Content revision data:

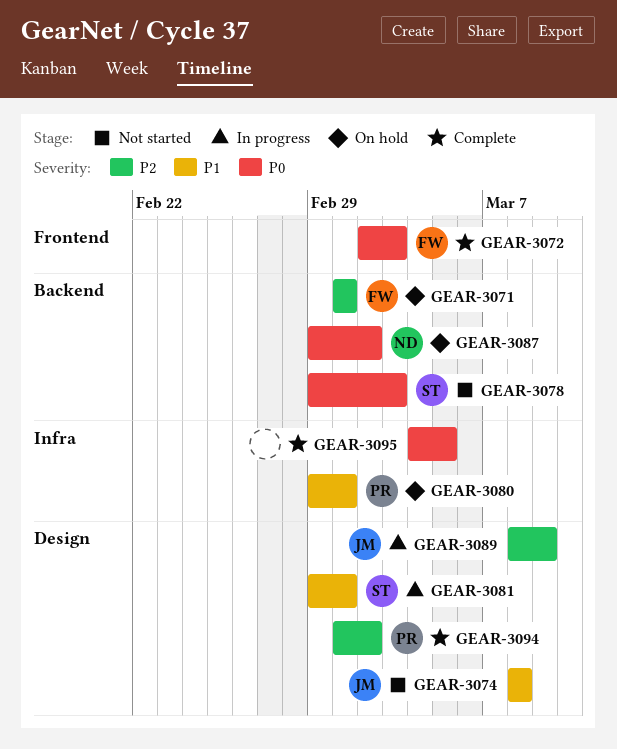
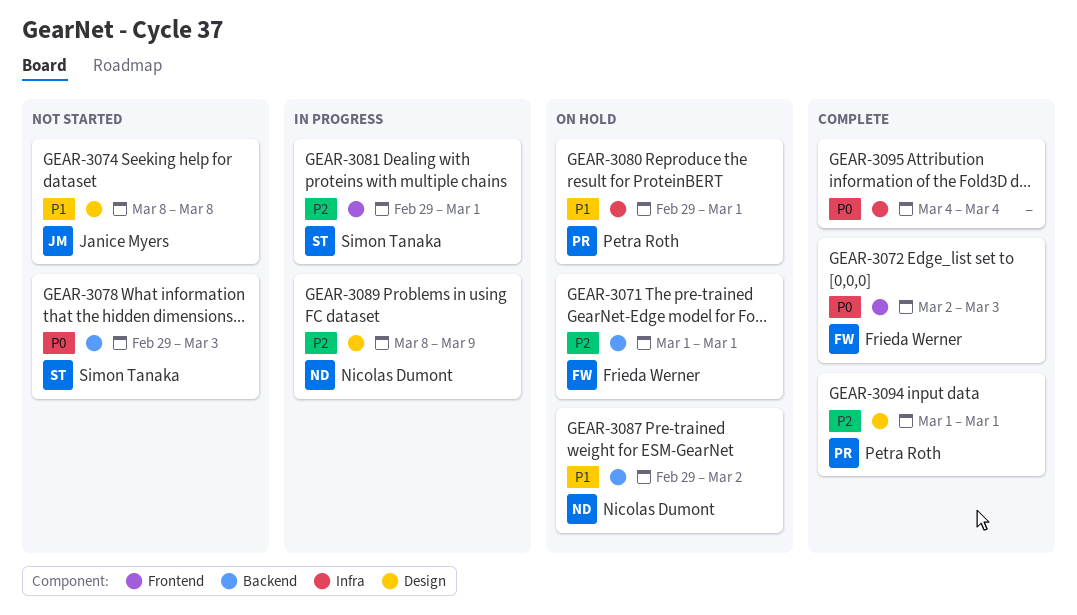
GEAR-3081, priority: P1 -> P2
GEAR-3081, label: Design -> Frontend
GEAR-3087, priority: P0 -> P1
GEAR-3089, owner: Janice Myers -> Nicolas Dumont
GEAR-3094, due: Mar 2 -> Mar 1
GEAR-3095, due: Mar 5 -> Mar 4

(WORK REQUIRED) Repeat only the stretch of lines that begins at the line containing "GEAR-3081, label: Design -> Frontend" and ends at the last line above, both included.

(SOLUTION FOR THIS PROBLEM)
GEAR-3081, label: Design -> Frontend
GEAR-3087, priority: P0 -> P1
GEAR-3089, owner: Janice Myers -> Nicolas Dumont
GEAR-3094, due: Mar 2 -> Mar 1
GEAR-3095, due: Mar 5 -> Mar 4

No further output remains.